What ties the two life-long baseball men together is their unflagging love for their teams. Nobody cared more about the New York Yankees than the late Billy Martin and nobody suffers more when the White Sox don’t play up to their abilities than Ozzie Guillen.
As players, both Billy and Ozzie were average players at best who used their considerable will and observation skills to get every possible edge. As managers, both men learned their craft by watching their Hall of Fame skippers (Casey Stengal and Tony LaRussa, respectively) play an inside game of baseball – using every possible trick in the book and every single edge they could muster.
Ozzie, like Billy, played with a seething anger and manages the game with a fury just barely under the surface. And like Billy Martin, Ozzie Guillen insists on a code of baseball ethics for his players.

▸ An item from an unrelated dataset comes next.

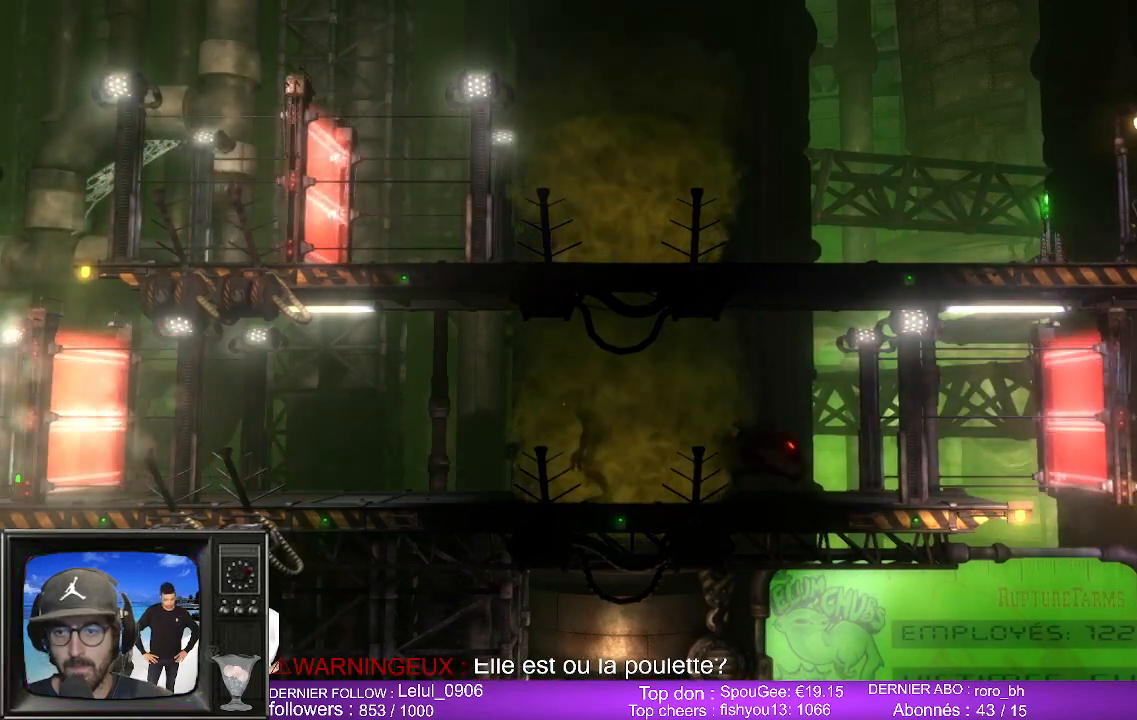
{"buttons": [], "left_stick": "center", "right_stick": "center", "events": []}
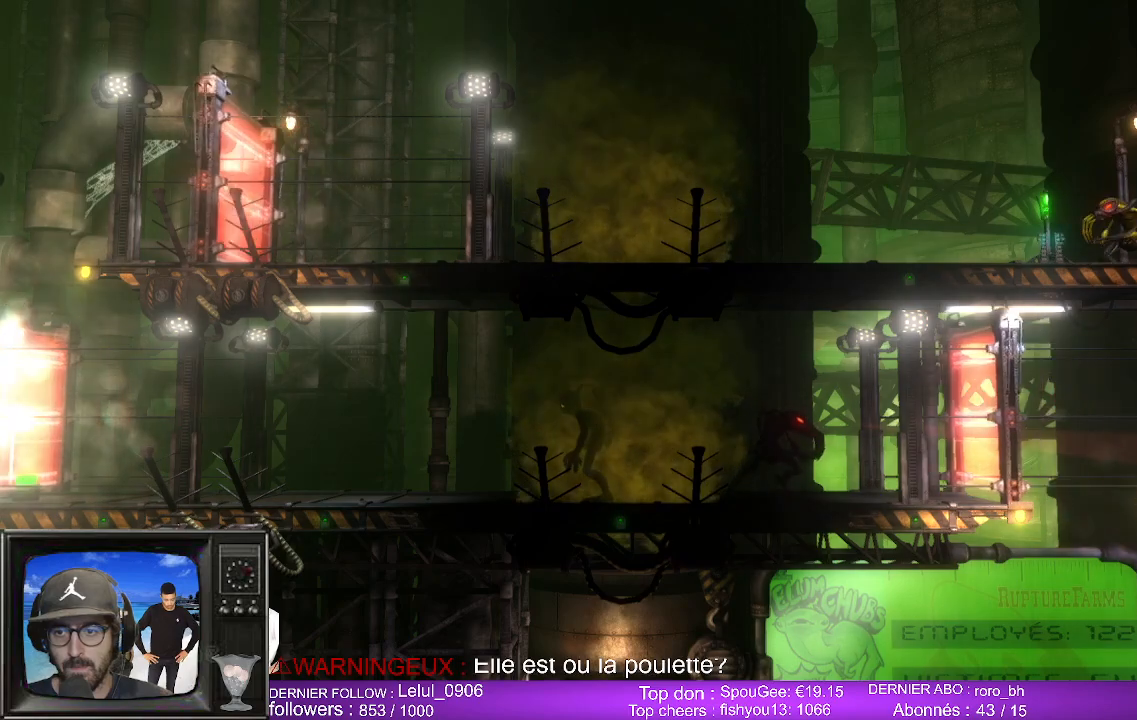
{"buttons": [], "left_stick": "center", "right_stick": "center", "events": []}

Like Billy, Ozzie can be a lightning rod for his team. He will take all of the heat for his players with verbal histrionics, protecting them from the pressure of the pennant race and the probing questions of the press.
And yet, if a player fails to live up to that code, both men would unleash that fury on the offending player. Billy constantly got in Reggie Jackson’s face, while Ozzie Guillen insisted on trading Carlos Lee after he failed to take out an opponent on a slide at second base.
The ghost of Billy Martin lives on, with nearly every one of Ozzie’s utterance to that same press. Ozzie being Ozzie is simply shorthand for saying that he’s capable of saying anything and offending practically anyone.
One more thing. Both men are winners. The Yanks won under Martin and the White Sox’ only pennant in the last century came with Ozzie at the helm.
Of course, Billy Martin was hired and fired many times by George Steinbrenner. Is Ozzie on the verge of being dismissed by the White Sox?
Ozzie would never admit to taking Billy Martin as an example, but I can’t help but wonder if Ozzie doesn’t have much the same firing and re-hiring history in his baseball future. If General Manager Kenny Williams finally does cut ties with Ozzie, who’s to say that Williams’ own job is any more secure?
A strong case could be made that Ozzie has done a far better job than his immediate supervisor. Ozzie didn’t discard Carlos Lee and Aaron Rowand. Ozzie didn’t sign Jim Thome and Nick Swisher. Kenny Williams built a team that’s been sorely lacking in offense and shaky in the pitching staff. Ozzie’s just the guy who’s been left to cobble together the disparate parts into another pennant.
And oh, by the way, Ozzie’s team is still in first place. Before Williams suggests that he’s grown tired of Ozzie’s antics, he might take a look at the history books. The next White Sox GM’s first task might be to re-hire Mr. Guillen.